What this allows me to do is to write a simple bash auto-completion script that look in the ~/.aws directory and enumerates all the files with the pattern awsrc-*.cfg. And then I can simply use that information to link the specified file to the ~/.awsrc file, resulting in the AWS CLI using a different account:

  # switch-aws
  current config: es-vmic
  configs:
    account1
    es-vmic
    qwiklab
  # switch-aws qwiklab
  switched to qwikab
  # ls -l ~/.awsrc
  lrwxrwxrwx. 1 vmic vmic 22 Apr  6 10:19 /home/vmic/.awsrc >
  .aws/awsrc-qwiklab.cfg

And if you have multiple accounts starting with the same name, the autocompletion script will show what options there are for switching.

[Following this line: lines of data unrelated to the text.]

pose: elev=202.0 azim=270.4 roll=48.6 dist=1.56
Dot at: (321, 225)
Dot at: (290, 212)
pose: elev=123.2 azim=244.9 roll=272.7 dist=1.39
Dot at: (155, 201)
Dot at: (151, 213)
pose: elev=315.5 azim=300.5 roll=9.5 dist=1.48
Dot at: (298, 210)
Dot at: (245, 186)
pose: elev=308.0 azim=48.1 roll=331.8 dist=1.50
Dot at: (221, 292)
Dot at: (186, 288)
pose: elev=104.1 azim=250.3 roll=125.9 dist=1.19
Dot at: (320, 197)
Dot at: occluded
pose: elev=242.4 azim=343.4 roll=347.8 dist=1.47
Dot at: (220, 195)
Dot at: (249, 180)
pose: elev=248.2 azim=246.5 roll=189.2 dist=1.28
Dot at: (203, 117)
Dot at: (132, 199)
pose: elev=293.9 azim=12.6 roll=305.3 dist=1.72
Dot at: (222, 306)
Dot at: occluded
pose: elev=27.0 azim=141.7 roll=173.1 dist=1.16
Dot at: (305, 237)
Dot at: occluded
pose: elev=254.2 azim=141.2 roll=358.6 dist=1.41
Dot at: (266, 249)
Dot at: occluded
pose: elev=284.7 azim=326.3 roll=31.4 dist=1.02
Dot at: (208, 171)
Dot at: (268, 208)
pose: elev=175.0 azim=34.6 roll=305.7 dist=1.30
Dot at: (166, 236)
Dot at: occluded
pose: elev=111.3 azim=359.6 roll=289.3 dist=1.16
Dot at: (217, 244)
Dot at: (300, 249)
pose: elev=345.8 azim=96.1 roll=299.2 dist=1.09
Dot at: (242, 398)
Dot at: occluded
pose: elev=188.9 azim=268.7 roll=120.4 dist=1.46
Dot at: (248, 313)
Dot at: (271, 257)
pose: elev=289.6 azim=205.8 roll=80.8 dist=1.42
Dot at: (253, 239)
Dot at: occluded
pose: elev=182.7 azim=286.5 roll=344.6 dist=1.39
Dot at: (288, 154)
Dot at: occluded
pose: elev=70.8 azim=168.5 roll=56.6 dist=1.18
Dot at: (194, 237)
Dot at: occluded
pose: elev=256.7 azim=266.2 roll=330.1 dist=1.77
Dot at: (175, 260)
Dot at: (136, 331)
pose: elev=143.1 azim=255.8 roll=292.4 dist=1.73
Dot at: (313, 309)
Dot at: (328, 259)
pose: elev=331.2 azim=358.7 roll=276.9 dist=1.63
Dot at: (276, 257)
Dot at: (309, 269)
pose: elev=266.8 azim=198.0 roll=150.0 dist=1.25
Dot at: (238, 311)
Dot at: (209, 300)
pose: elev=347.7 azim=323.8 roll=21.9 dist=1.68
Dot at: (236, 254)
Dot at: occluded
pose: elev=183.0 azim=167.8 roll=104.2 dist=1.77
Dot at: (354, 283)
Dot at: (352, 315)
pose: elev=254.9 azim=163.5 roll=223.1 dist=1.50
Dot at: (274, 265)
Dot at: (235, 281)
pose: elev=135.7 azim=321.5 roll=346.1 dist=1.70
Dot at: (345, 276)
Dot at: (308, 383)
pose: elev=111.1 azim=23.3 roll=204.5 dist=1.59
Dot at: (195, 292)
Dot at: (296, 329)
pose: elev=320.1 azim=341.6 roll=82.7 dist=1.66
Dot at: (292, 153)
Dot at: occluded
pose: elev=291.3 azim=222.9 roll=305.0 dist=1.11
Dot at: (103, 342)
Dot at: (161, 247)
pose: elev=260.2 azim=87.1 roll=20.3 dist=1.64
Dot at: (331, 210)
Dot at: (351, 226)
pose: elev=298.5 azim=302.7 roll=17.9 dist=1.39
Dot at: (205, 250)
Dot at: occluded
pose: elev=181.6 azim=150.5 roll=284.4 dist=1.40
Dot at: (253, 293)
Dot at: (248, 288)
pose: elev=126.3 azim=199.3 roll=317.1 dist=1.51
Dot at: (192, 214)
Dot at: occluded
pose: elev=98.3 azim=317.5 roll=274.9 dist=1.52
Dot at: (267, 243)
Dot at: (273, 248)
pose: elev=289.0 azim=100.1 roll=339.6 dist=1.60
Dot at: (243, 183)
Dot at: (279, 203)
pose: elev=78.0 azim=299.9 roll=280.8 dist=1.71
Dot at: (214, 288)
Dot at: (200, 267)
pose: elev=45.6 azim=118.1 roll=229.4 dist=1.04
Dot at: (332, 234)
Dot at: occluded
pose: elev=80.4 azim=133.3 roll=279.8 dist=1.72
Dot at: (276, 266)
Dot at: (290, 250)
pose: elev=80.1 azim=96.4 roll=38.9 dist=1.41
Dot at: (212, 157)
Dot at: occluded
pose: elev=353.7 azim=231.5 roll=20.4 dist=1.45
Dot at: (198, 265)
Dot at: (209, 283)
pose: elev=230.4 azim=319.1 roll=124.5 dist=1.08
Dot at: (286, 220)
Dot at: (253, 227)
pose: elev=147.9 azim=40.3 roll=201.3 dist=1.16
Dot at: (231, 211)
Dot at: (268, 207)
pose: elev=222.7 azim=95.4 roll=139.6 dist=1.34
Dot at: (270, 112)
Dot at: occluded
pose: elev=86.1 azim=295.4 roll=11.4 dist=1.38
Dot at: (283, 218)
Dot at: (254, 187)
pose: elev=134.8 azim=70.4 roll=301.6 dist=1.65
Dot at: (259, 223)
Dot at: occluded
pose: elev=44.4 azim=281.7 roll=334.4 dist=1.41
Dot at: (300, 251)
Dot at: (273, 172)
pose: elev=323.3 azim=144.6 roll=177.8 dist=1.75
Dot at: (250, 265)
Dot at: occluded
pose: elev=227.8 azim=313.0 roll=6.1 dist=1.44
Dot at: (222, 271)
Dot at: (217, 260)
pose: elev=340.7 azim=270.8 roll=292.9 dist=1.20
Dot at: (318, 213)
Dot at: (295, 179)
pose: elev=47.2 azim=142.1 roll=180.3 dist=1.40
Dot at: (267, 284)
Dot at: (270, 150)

It's worth noting that the AWS cli comes with it's own autocompletion script written in python that works quite amazingly.

The two scripts involved are:

switch-aws

#!/bin/bash

#
# A simple bash shell script to setup AWS environments. The
# idea is to have a a number of aws configurations in ~/.aws
# (with appropriate file permissions) using a standard nameing
# convention 'awsrc-*.cfg'. This script simply finds those and
# sets up the environment variables for use by both the CLI and
# the command tools. Please note that the CLI and the command
# line tools use different environment variables (what!?). Also
# note that the CLI has more extensive configurations that can be
# configured in a ~/.aws/config file which I do not address here.
#
# I also have a small bash autocompletion script which will
# allow me to use 'switch-aws ' to show all configured AWS
# configurations.
#

AWS_LOC="$HOME/.aws"
CONFIGS=

get_cfgs () {
   if [ -z "$CONFIGS" ]; then
       l=`/bin/ls -1 $AWS_LOC/awsrc-*.cfg`
       for f in $l; do
           f=${f##*/awsrc-}
           f=${f%.cfg}
           CONFIGS="$CONFIGS $f"
       done
   fi
}

list_cfgs () {
    get_cfgs
    echo "configs:"
    for f in $CONFIGS; do
        echo "  $f"
    done
}

list_current_cfg () {
    if [ -h "$HOME/.awsrc" ]; then
        f=`readlink "$HOME/.awsrc"`
        f=${f##*/awsrc-}
        f=${f%.cfg}
        echo "current config: $f"
    else
        echo "no current config"
    fi
}

set_cfg () {
    get_cfgs
    for f in $CONFIGS; do
        if [ "$f" == "$1" ]; then
            rm -f "$HOME/.awsrc"
            /bin/ln -s ".aws/awsrc-${f}.cfg" "$HOME/.awsrc"
            echo "switched to $f"
            return 0
        fi
    done
    echo "no config called $1"
}

set_env () {
    k=`/bin/egrep "^key " "$HOME/.awsrc" | awk '{print $2}'`
    export AWS_ACCESS_KEY="$k"
    export AWS_ACCESS_KEY_ID="$k"
    p=`/bin/egrep "^password " "$HOME/.awsrc" | awk '{print $2}'`
    export AWS_SECRET_KEY="$p"
    export AWS_SECRET_ACCESS_KEY="$p"
}

if [ "$#" -ne "1" ]; then
    list_current_cfg
    list_cfgs
else
    set_cfg $1
    set_env
fi

switch-aws_completion

#!/bin/bash

function _awsrc_completion_()
{
    local word=${COMP_WORDS[COMP_CWORD]}
    local aws_loc="$HOME/.aws"
    local l
    
    l=`/bin/ls -1 $aws_loc/awsrc-${word}*.cfg 2>/dev/null`
    for f in $l; do
        f=${f##*/awsrc-}
        f=${f%.cfg}
        COMPREPLY+=($f)
    done
}

complete -F _awsrc_completion_ switch-aws

And you need to include alias switch-aws=". script-location/switch-aws" in your .bashrc somewhere as well as running the autocompletion script out of your .bashrc.